Они ждали меня. Я помогал им смыть грязь, я кормил их, и они тоже знакомились со мной.
А между посещениями трюма я сидел за одним столом с купцом и слушал его истории.
- Представь себе, за прошлый рейс я выручил столько, что хватило построить дом в Александрии. Помнишь мой дом, с красными воротами? Правда, замечательный?
Дом и впрямь был замечательный. Там был сад с фонтанами, там благоухали орхидеи, привезенные купцом из Индии, там царили тишина и покой.
- Будешь умником, тоже внакладе не останешься. При твоих-то способностях…
Но однажды, когда над аравийским побережьем всходило солнце, мы подошли к торчавшему из моря скалистому черному островку. Он был плоский и совершенно голый, без единой травинки, - каменная глыба метров сто в длину и столько же в ширину. У подножия глыбы свирепо бились волны. Когда мы приблизились, лучники открыли трюм и вывели арестантов на палубу. Под угрозой оружия их подогнали к борту.
- Тебе предстоит забавное зрелище, - сказал купец.
Корабль стоял у самой скалы, и одного узника заставили перелезть через планширь, но его освобожденные от цепей ноги настолько ослабли, что он споткнулся и упал между бортом и утесом. Когда судно приподняло волной, мы раздавили несчастного. Сначала из воды еще торчали руки с растопыренными пальцами, которые он тянул к солнцу, однако в следующий миг что-то дернуло тело вниз, мелькнула барракуда, и вода стала краснеть.
- Жаль, - проговорил купец, обнимая меня за плечи.
- Что ты задумал? - спросил я и обернулся к троим оставшимся узникам. Их уже тоже расковали, и теперь они неуклюже ступали по палубе, с мольбой протягивая ко мне руки.
- Сейчас увидишь, - сказал купец… и поворотил мою голову к черной скале.
И я увидел, что она кишмя кишит змеями. Они торопливо сползались со всех сторон, их гладкая кожа отливала на свету то черным, то синим, то зеленым. Змей было не счесть - даже не десятки, а сотни. Арестанты тоже заметили их и, упав передо мной на колени, истошно завопили:
- Спаси нас, спаси!

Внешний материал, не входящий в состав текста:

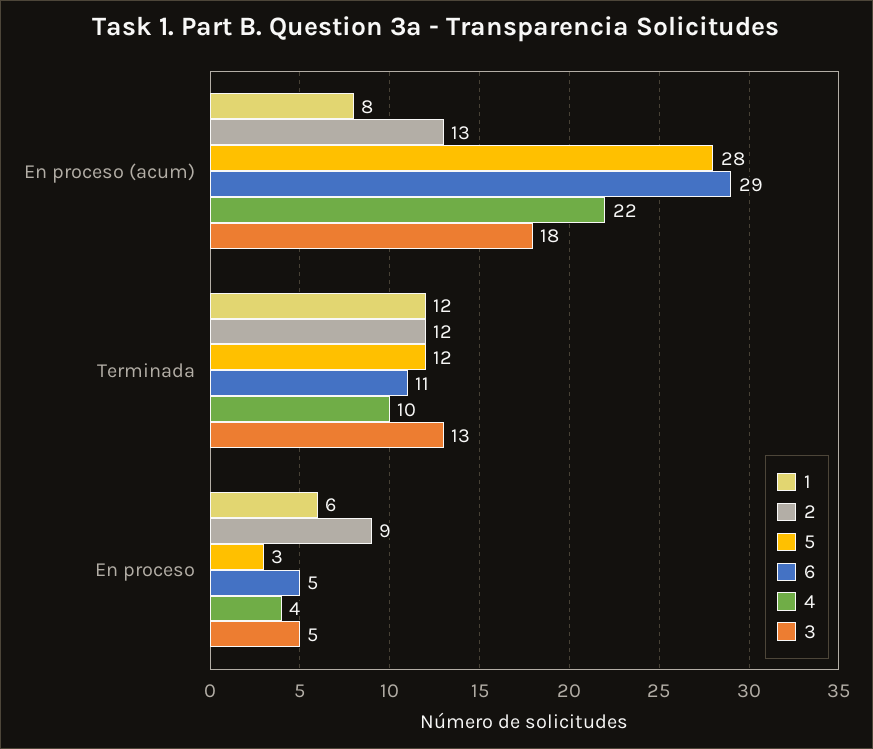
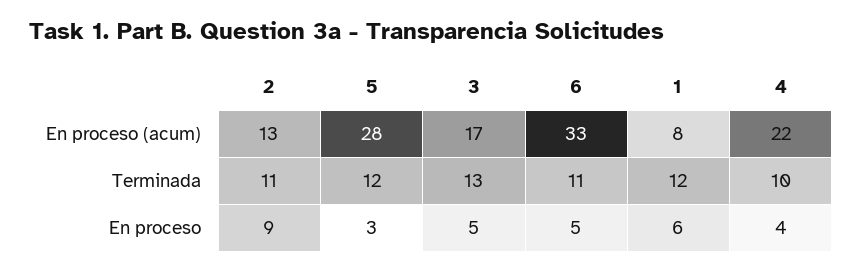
6, En proceso (acum): 29 -> 33
3, En proceso (acum): 18 -> 17
2, Terminada: 12 -> 11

Ты же…
Вокруг стояли красивые девушки в белых, развевающихся на ветру туниках. Они поспешили к борту, только бы не пропустить интересное зрелище. Что я мог поделать?
- Неужто обязательно посылать их на смерть? - спросил я. И содрогнулся, потрясенный безволием своего голоса.
- Для работы они больше не годятся, - пожал плечами купец.
- Но ведь они ни в чем не виноваты. Это просто…
И умолк.
- Мне кажется, ты повредился в уме от своих вылазок в трюм. И подумай: я обещал лучникам сие маленькое удовольствие. Они обожают этот остров. Негоже лишать их такой радости. Они ведь могут и рассердиться. Надо принести кого-то в жертву. А ты едва ли согласишься пожертвовать собой. Не согласишься, верно?
Все мы мечтаем быть безгрешными. Мечтаем забыть о своем "я". Мечтаем отречься от себя ради других.
Мое минутное замешательство положило конец крикам: возможно, сначала арестанты молчали в изумлении, затем - с надеждой, а когда я покачал головой - от ненависти.
Потому что я таки внушил им надежду. Потому что они стали увереннее смотреть в будущее. Зато как же они возненавидели меня!
И по праву. Во мраке их существования я был светлым образом, укреплявшим их силы. Теперь силы оказались им ни к чему… Но ведь эти арестанты никоим образом не близки тебе. Они что, твои братья, твоя родня, твои соплеменники?
Нет, нет и нет. У меня вообще нет на земле близких. И отдавать свою жизнь мне не за кого. Таких людей нет.
- Что ты сказал? - спросил купец.
- Я?
- Мне показалось…
Неужели я говорил с ним? Я не мог вспомнить его голос. Неужели он в самом деле спросил меня, не хочу ли я пожертвовать собой? Я посмотрел на купца: он лузгал семечки и выплевывал шелуху в море. Неужели эти люди умоляли меня спасти их?